Lookin good, maybe it will have paint by the time you get there


----------



## Rukee (Feb 8, 2007)

:cheers


----------



## Pontiacpurebrred (Jun 22, 2011)

She's looking real sweet there Eric.

Congrats!
:cheers


----------



## Eric Animal (Oct 28, 2007)

Thanks fellas!!!:cheers


----------



## Eric Animal (Oct 28, 2007)

Sanded and wet.....now it all comes apart and gets painted. Rear clip maybe on Friday..............


----------



## Josh.AZ.GTO (Jul 11, 2009)

That's looks awesome. Can't wait to see it in paint. 

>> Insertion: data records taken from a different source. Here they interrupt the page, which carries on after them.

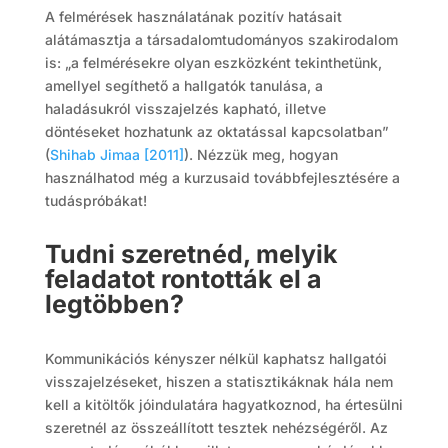
A felmérések használatának pozitív hatásait
alátámasztja a társadalomtudományos szakirodalom
is: „a felmérésekre olyan eszközként tekinthetünk,
amellyel segíthető a hallgatók tanulása, a
haladásukról visszajelzés kapható, illetve
döntéseket hozhatunk az oktatással kapcsolatban”
(
Shihab Jimaa [2011]
). Nézzük meg, hogyan
használhatod még a kurzusaid továbbfejlesztésére a
tudáspróbákat!
Tudni szeretnéd, melyik
feladatot rontották el a
legtöbben?
Kommunikációs kényszer nélkül kaphatsz hallgatói
visszajelzéseket, hiszen a statisztikáknak hála nem
kell a kitöltők jóindulatára hagyatkoznod, ha értesülni
szeretnél az összeállított tesztek nehézségéről. Az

Sent from my Autoguide iPhone app


----------



## Instg8ter (Sep 28, 2010)

NICE E, almost makes me want to do it all again.....NOT!!!, will just watch yours.....arty:


----------



## Rukee (Feb 8, 2007)

Why does the front tire look sooo close to the front of the fender??


----------



## Mike_V (Mar 10, 2006)

I can't wait to see this finished. I'd have trouble sleeping thinking about it.


----------



## crustysack (Oct 5, 2008)

That front tire does look close to the fender, but then again the rear tire looks fwd also( tuff to see at those angles) maybe the body is just resting on the frame???


----------



## Eric Animal (Oct 28, 2007)

RUK and CRUSTY, Very observant! The body IS bolted to the chassis. The front fender is not attached to the wheel well, nor to the crap deflector that goes wheel well to rad support. Also the entire suspension, top and bottom, and front to back is WAAAAY out of alignment, and is all fully adjustable. The camber is probably at +10* right now. I am also sure the rear is not 90* to the drive line/chassis..........everything needs to be aligned and adjusted. Also the Camaro wheels in front sit too far out (need more back space). I plan on getting it "close" when the engine/trans is in, then off to a "good" alignment shop (ha ha).......:cheers Should be fun, Eric


----------



## virginiavenom (Feb 20, 2011)

I need a tissue...it's a thing of beauty, can't wait until mine make it to that phase. I'd be like a kid at christmas


----------



## Eric Animal (Oct 28, 2007)

Thanks VV....I hope it's done by Christmas!!!! E


----------



## Thor7352 (Oct 11, 2010)

That things looks sweet. -Thor


----------